Pur nell’emergenza connessa alle misure di contenimento anti-contagio, non si ferma l’azione di contrasto dei Carabinieri al fenomeno dello sfruttamento lavorativo. A conclusione di mirata attività congiunta, i Carabinieri del Nucleo Ispettorato del Lavoro di Taranto e della Stazione di Grottaglie hanno segnalato all’Autorità Giudiziaria un imprenditore agricolo, già noto alle Forze dell’Ordine, ritenuto responsabile di sfruttamento lavorativo nell’ipotesi aggravata. Contestualmente veniva eseguito il sequestro preventivo finalizzato alla confisca, di una roulotte e di un container adibiti ad alloggio (secondo quanto previsto dal nuovo impianto normativo anticaporalato).

L’attività investigativa consentiva di appurare lo sfruttamento di un extracomunitario di nazionalità afghana, costretto a lavorare nei campi anche 20 ore al giorno in condizioni di assoluto degrado, in violazione dei contratti collettivi di lavoro nazionali e provinciali, delle norme in materia di igiene, salute e sicurezza sul lavoro.
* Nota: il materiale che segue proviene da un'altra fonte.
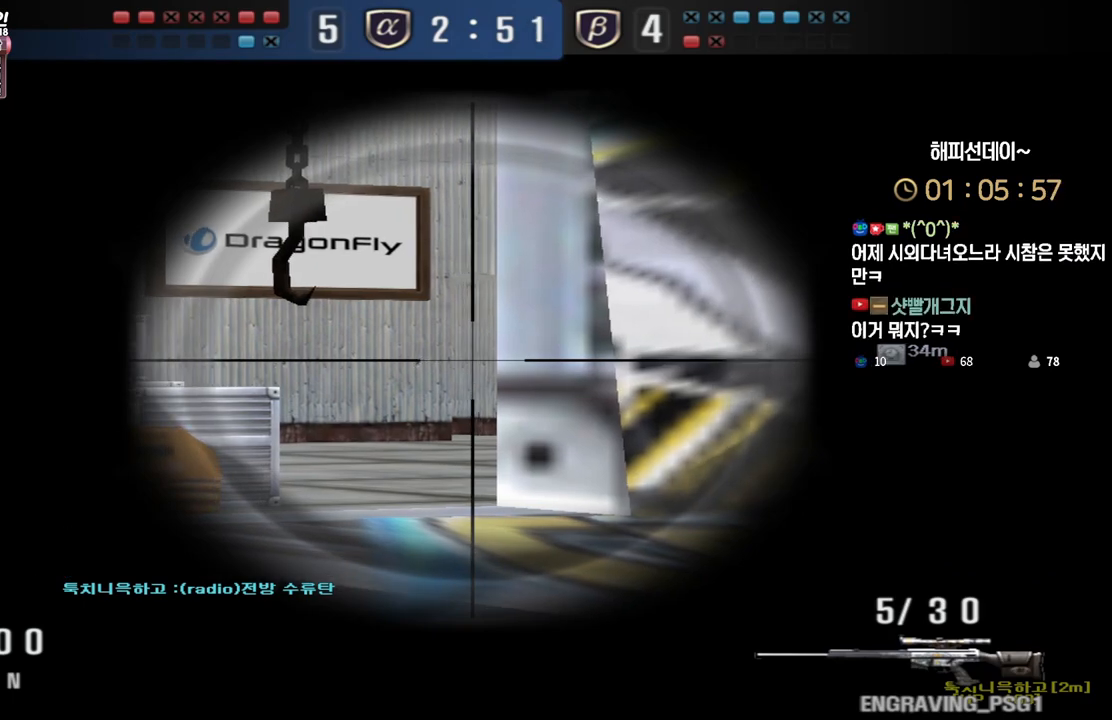
{"keys": ["ctrl"], "events": []}
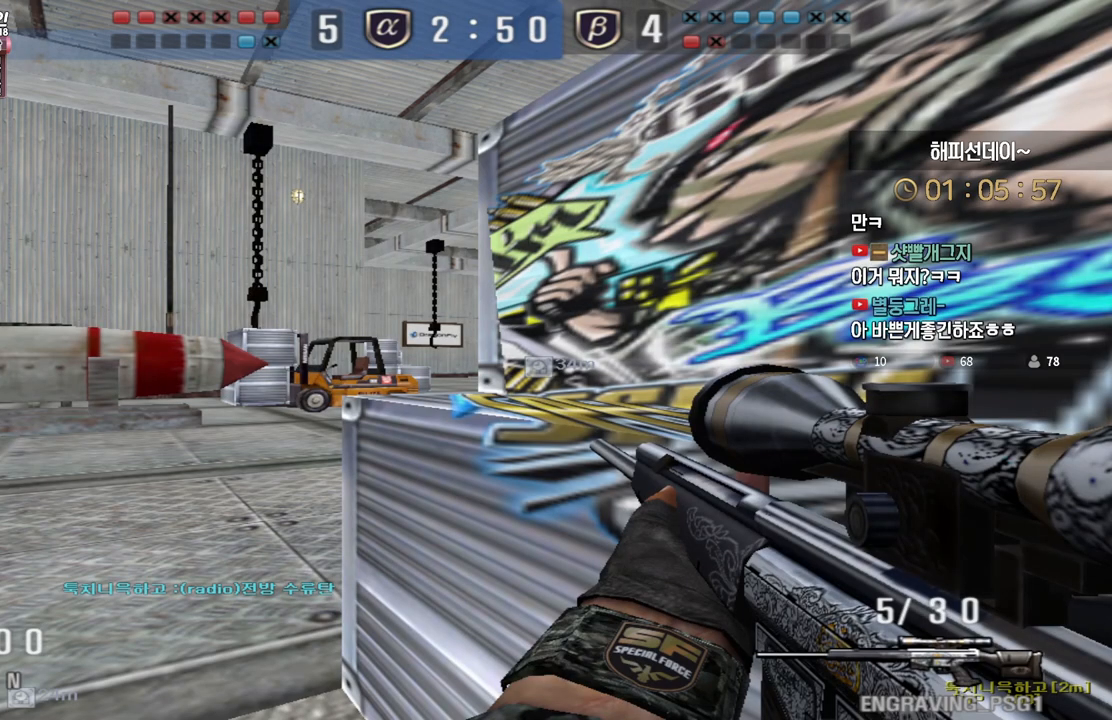
{"keys": ["ctrl"], "events": []}
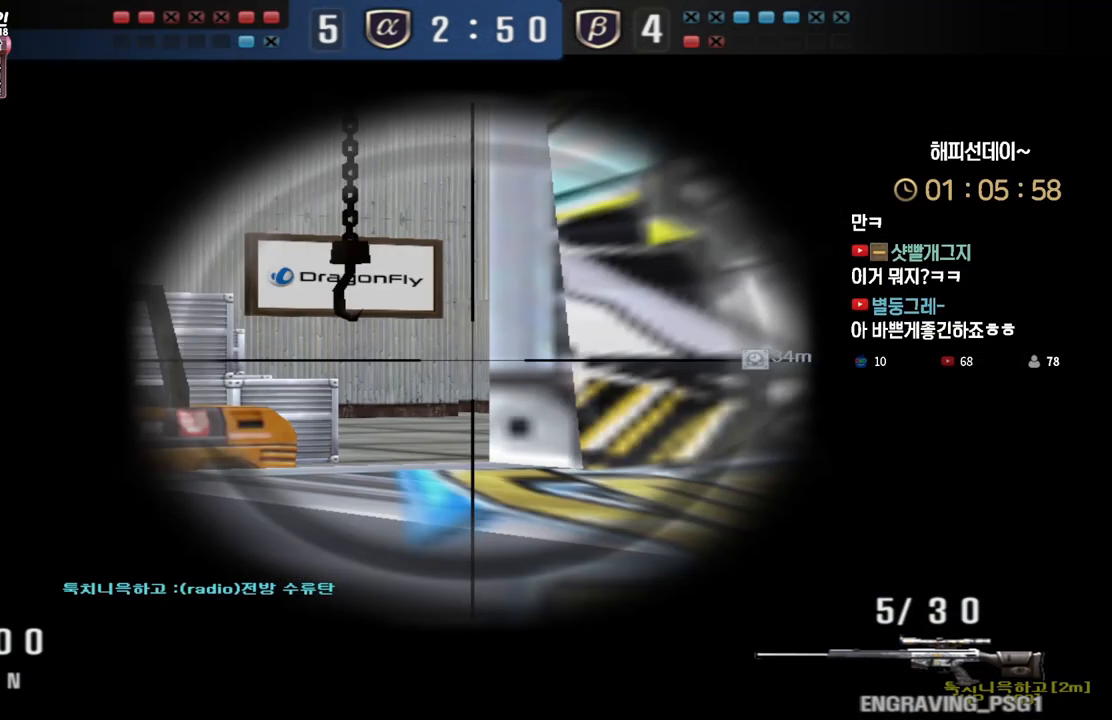
{"keys": ["ctrl"], "events": []}
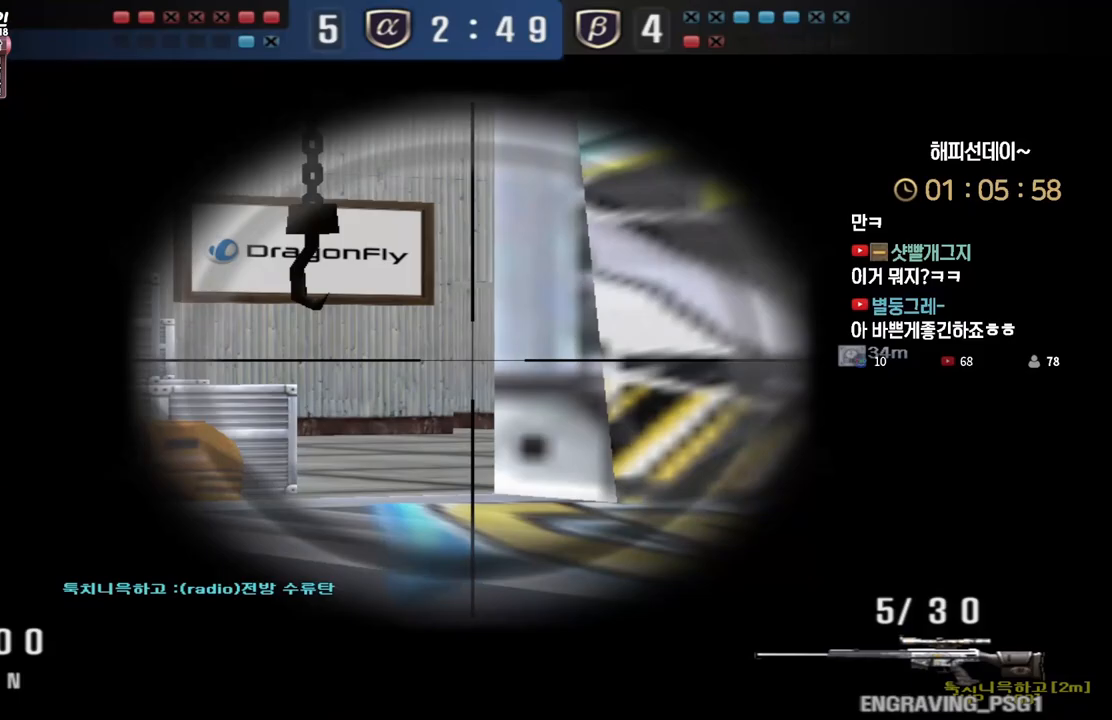
{"keys": ["ctrl"], "events": []}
Il predetto era inoltre alloggiato all’interno di una roulotte e di un container, privi di servizi igienici, acqua potabile e riscaldati solo da una piccola stufa allacciata a un impianto elettrico improvvisato.

Altresì veniva rilevato lo stato di soggezione psicologica del bracciante che pur di ottenere il rinnovo del permesso di soggiorno, ha continuato ad accettare per oltre dieci mesi delle condizioni di grave sfruttamento.

Nel complesso, l’intera attività consentiva di accertare numerose violazioni in materia di lavoro e prevenzionistica con sanzioni amministrative e penali per complessivi euro settantacinquemila.